Stored data entries:
=====

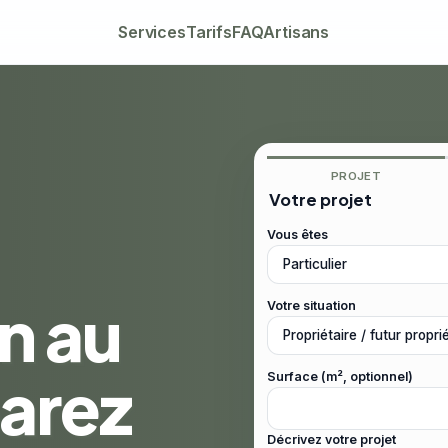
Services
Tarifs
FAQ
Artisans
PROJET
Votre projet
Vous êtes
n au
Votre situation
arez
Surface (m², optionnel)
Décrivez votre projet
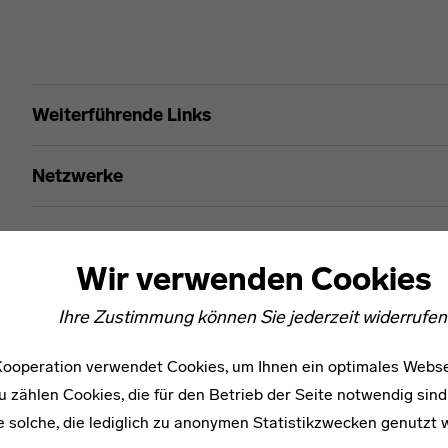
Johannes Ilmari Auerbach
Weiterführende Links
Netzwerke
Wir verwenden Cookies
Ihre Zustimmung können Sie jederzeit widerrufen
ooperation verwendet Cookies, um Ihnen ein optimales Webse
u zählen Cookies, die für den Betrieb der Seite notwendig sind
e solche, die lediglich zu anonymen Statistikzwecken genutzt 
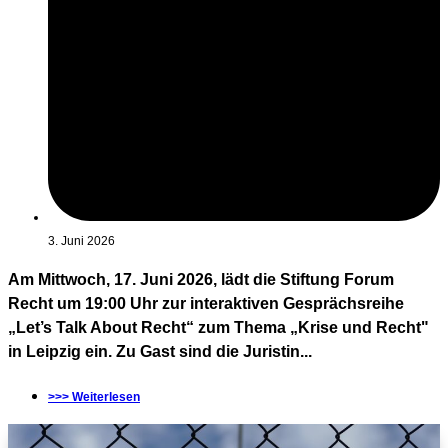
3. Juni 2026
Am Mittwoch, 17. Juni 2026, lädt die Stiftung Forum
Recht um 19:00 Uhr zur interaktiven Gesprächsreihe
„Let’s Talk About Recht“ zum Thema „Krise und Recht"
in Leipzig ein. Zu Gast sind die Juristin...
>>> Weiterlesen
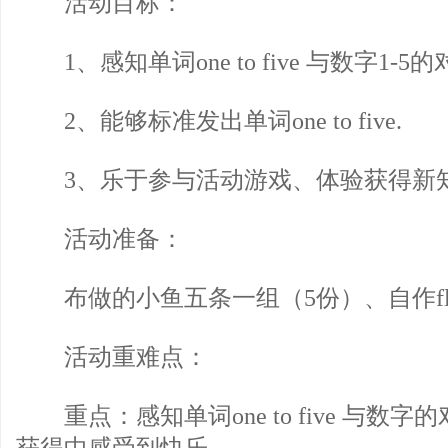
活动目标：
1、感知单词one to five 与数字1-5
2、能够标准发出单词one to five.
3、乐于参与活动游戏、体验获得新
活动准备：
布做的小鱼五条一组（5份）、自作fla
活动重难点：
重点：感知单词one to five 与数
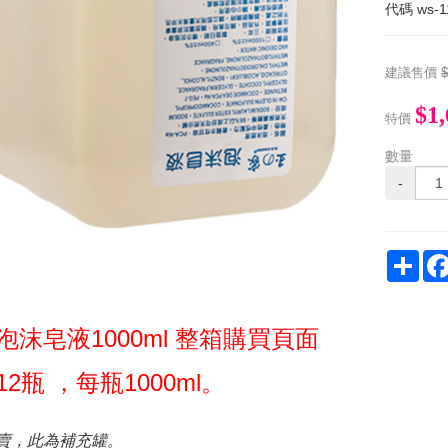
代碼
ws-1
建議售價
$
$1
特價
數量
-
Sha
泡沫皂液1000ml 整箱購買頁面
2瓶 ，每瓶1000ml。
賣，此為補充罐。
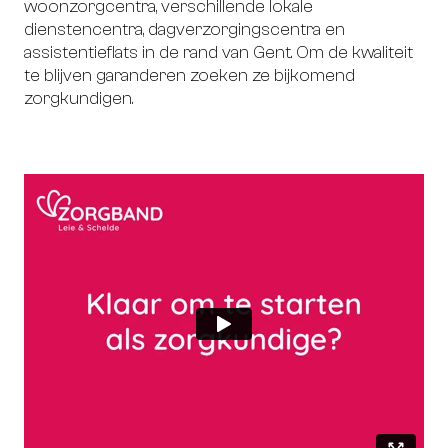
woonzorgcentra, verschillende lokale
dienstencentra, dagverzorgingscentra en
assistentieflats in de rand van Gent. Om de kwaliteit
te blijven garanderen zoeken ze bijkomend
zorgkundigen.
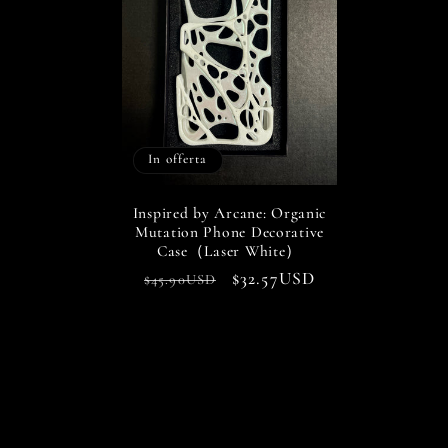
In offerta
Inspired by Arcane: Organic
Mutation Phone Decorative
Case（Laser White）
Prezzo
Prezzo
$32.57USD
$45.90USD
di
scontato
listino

=====

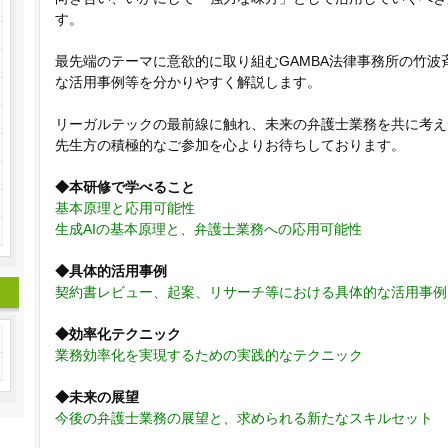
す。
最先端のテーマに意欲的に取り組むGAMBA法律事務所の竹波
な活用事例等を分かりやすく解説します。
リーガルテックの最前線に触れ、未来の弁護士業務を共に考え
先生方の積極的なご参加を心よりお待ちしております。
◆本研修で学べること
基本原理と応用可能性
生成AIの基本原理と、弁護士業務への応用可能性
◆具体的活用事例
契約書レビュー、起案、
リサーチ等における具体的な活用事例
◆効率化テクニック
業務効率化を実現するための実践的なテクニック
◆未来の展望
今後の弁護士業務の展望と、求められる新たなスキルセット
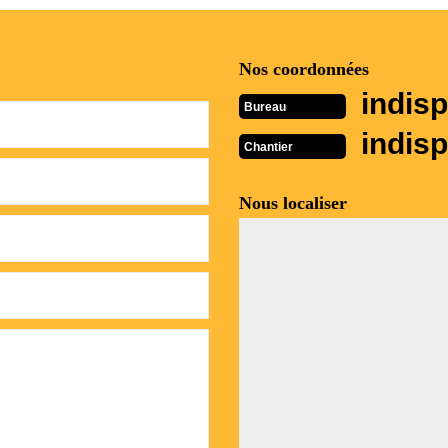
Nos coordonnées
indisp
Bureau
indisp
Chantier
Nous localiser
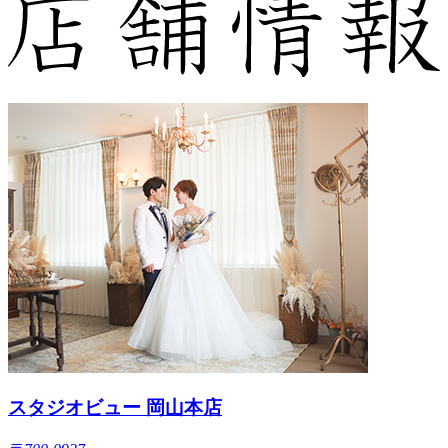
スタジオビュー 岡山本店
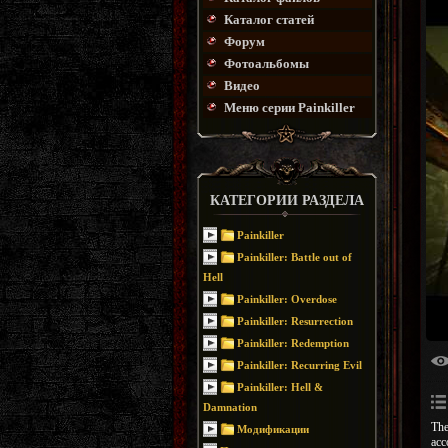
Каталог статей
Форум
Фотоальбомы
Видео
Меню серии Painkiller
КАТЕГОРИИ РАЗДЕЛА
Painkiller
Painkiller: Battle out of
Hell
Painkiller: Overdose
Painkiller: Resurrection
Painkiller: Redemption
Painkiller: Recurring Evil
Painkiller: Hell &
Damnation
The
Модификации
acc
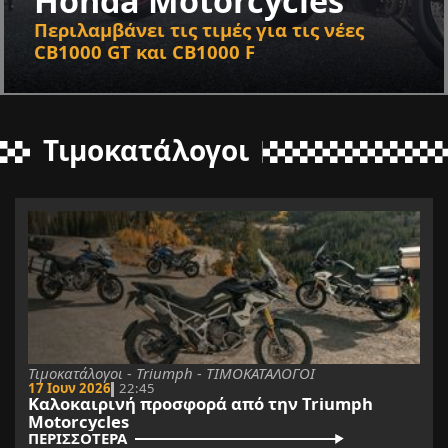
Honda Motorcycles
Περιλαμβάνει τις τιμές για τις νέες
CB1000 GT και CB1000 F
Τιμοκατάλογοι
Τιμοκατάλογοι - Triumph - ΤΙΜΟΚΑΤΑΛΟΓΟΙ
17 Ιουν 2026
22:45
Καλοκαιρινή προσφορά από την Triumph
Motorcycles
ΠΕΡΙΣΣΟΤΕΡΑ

=====

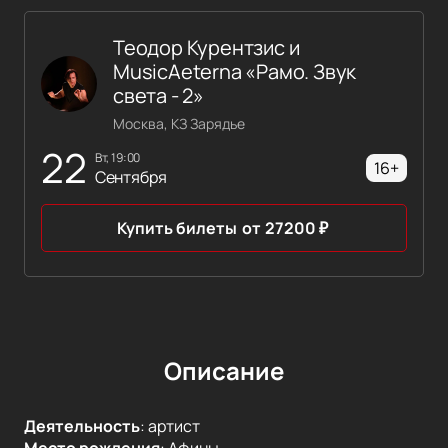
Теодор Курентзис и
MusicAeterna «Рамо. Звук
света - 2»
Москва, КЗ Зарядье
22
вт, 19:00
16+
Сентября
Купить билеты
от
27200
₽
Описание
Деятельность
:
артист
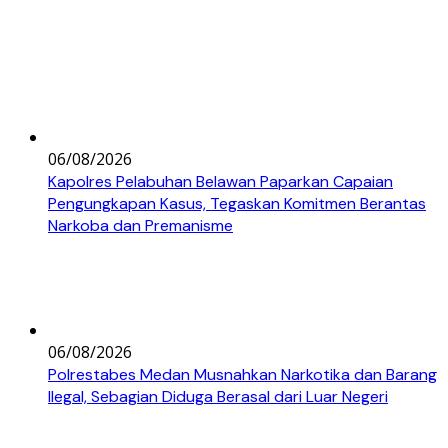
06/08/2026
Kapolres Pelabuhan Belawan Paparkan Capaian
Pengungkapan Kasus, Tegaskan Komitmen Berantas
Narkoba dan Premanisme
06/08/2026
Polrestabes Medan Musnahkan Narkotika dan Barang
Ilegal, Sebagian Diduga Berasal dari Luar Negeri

=====

[To-do item]
Scan the entries above and show each line that contains the word "sind".

[Result of this exercise]
u zählen Cookies, die für den Betrieb der Seite notwendig sind
in Leipzig ein. Zu Gast sind die Juristin...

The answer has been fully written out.